Debutei para os confetes e serpentinas antes de fazer um ano. Minha mãe, encantada com a sua primeira filha, resolveu fantasiá-la com o que havia de mais mulher: um collant justo, cor da pele, com uma folha de parreira de lantejoulas pregada sobre o ventre. Eu era um bebê narigudo, gorducho e careca; estava mais para Buda do que para Eva. Adão não morderia por mim uma maçã, mas, naquele dia, minha mãe coruja foi ao paraíso.
Seis anos depois, fui Pedrita. Eu, meus irmãos e alguns amigos formávamos Os Flintstones. Melhor do que chegar ao baile de tacape, foi se preparar para este dia. Parte da fantasia era usar ossos prendendo os cabelos. Para isso, assamos um frango, comemos, escolhemos as partes e depois ficamos, feito cientistas, observando nossas presilhas made in nature branquearem ao sol.
Minha mãe levava jeito para figurinista. E tinha prazer em criar as fantasias. Ia de Curitiba para São Paulo fazer compras para sua loja e trazia os acessórios que fizeram eu e minha prima ganharmos, nos anos seguintes, alguns concursos de clube.
Quando fiz dezoito, despi-me das fantasias. Enfiada num abadá, palmilhei o Carnaval de Salvador, experimentei o lança-perfume e a liberdade e fugi de mãos que pensavam que as mulheres eram bisnagas a serem indistintamente apertadas. Depois, resolvi pisar na avenida. Desfilei na Imperatriz Leopoldinense e sambei tanto, mas tanto, que cheguei ao final da Sapucaí com o bustiê na cintura.
Morando em São Paulo, assisti ao renascimento do carnaval de rua. Estive lá quando o Tarado ni Você ainda era um bloco pequeno e vi, nas janelas do centro, a Avenida São João ressuscitar ao som de Caetano, caminhando contra o vento e todo aquele cimento. Também dancei e celebrei ser mulher atrás da bateria totalmente feminina do Pagu.
Num primeiro encontro, eu não deveria perguntar aos meus pretendentes qual sua idade ou seus hobbies mas: és ou não do balacobaco? Me separei de um homem que não sabia o que fazer com uma serpentina. Me casei com outro que cobriu a careca com um cabelo de trancinhas e uma bandana, fazendo as vezes de Bel, do Chiclete, e com ele e com outros da nossa lá-lá-laia formamos o Bloquete, para o qual criamos um samba enredo que, graças ao Deus pagão, nossos filhos cantavam mas não entendiam.

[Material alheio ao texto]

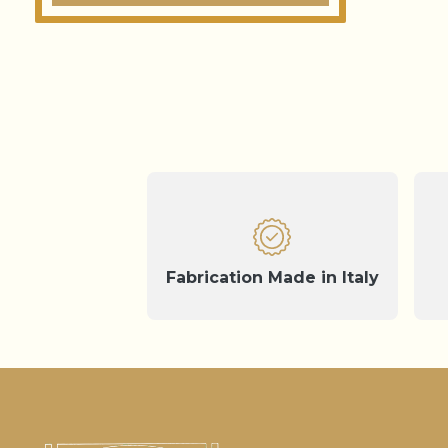
Fabrication Made in Italy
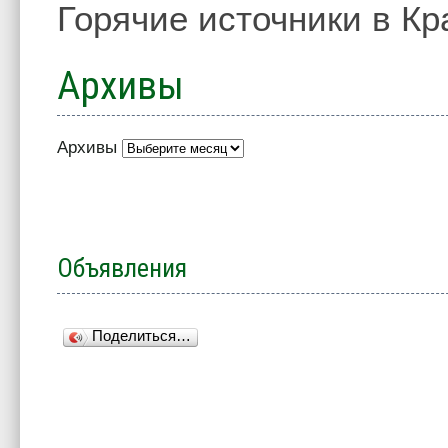
Горячие источники в Кр
Архивы
Архивы
Объявления
Поделиться…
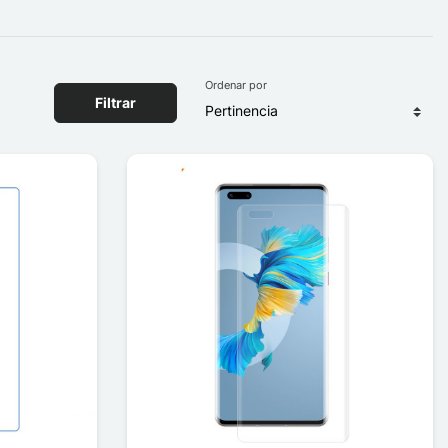
Ordenar por
Filtrar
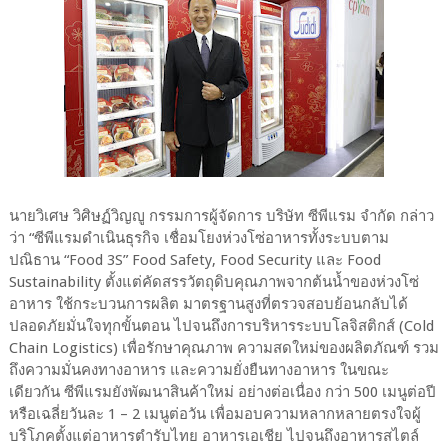
นายวิเศษ วิศิษฏ์วิญญู กรรมการผู้จัดการ บริษัท ซีพีแรม จำกัด กล่าว
ว่า “ซีพีแรมดำเนินธุรกิจ เชื่อมโยงห่วงโซ่อาหารทั้งระบบตาม
ปณิธาน “Food 3S” Food Safety, Food Security และ Food
Sustainability ตั้งแต่คัดสรรวัตถุดิบคุณภาพจากต้นน้ำของห่วงโซ่
อาหาร ใช้กระบวนการผลิต มาตรฐานสูงที่ตรวจสอบย้อนกลับได้
ปลอดภัยมั่นใจทุกขั้นตอน ไปจนถึงการบริหารระบบโลจิสติกส์ (Cold
Chain Logistics) เพื่อรักษาคุณภาพ ความสดใหม่ของผลิตภัณฑ์ รวม
ถึงความมั่นคงทางอาหาร และความยั่งยืนทางอาหาร ในขณะ
เดียวกัน ซีพีแรมยังพัฒนาสินค้าใหม่ อย่างต่อเนื่อง กว่า 500 เมนูต่อปี
หรือเฉลี่ยวันละ 1 – 2 เมนูต่อวัน เพื่อมอบความหลากหลายตรงใจผู้
บริโภคตั้งแต่อาหารตำรับไทย อาหารเอเชีย ไปจนถึงอาหารสไตล์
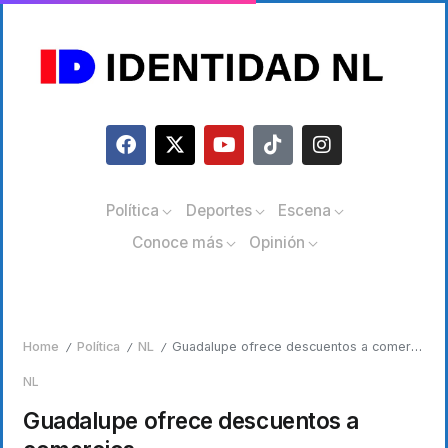
Política
Deportes
Escena
Conoce más
Opinión
Home
Política
NL
Guadalupe ofrece descuentos a comercios
/
/
/
NL
Guadalupe ofrece descuentos a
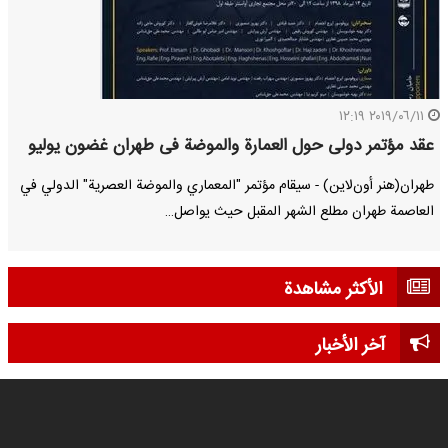
٢٠١٩/٠٦/١١ ١٢:١٩
عقد مؤتمر دولی حول العمارة والموضة فی طهران غضون یولیو
طهران(هنر أون‌لاین) - سیقام مؤتمر "المعماري والموضة العصرية" الدولي في
العاصمة طهران مطلع الشهر المقبل حیث یواصل…
الأكثر مشاهدة
آخر الأخبار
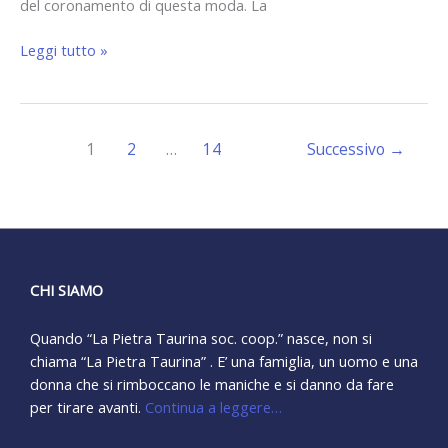
del coronamento di questa moda. La
Leggi tutto »
1
2
…
14
Successivo
→
CHI SIAMO
Quando “La Pietra Taurina soc. coop.” nasce, non si
chiama “La Pietra Taurina” . E’ una famiglia, un uomo e una
donna che si rimboccano le maniche e si danno da fare
per tirare avanti.
Continua a leggere…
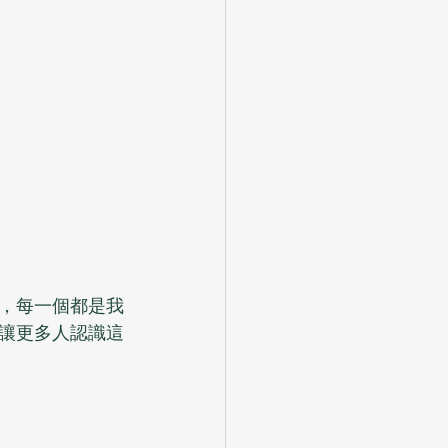
，每一個都是我
讓更多人認識這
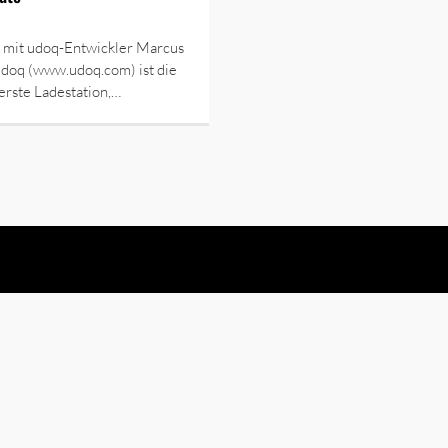
w mit udoq-Entwickler Marcus
udoq (www.udoq.com) ist die
erste Ladestation,…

Em 2017, bati meu recorde. De dia num bloco de rua e à noite e de madrugada no sambódromo de São Paulo, com uvas de plástico na cabeça, já que, naquele ano, a escola Nenê de Vila Matilde homenageava a imigração italiana e a minha tia. O desfile atrasou e deu início quando o dia já estava nascendo. Exigi tanto do meu corpo e traumatizei tanto meus pés que, uma semana depois, as unhas dos meus dedões simplesmente caíram.
Em 2020, finalmente viajamos para descansar durante o Carnaval, mas como o aniversário da minha filha caiu bem por esses dias, não resisti. Montei um bloco com seu nome, “Eva me leva”, que não tinha folha de parreira, mas tinha folha de papel: um estandarte improvisado, atrás do qual atravessamos a chácara perturbando galinhas, gansos e formigas.
Escrevo essa coluna ainda sem saber quem serei amanhã; marinheira, bagaceira ou odalisca, mas na certeza de que, de um jeito ou de outro, essa carcaça vai cair na folia.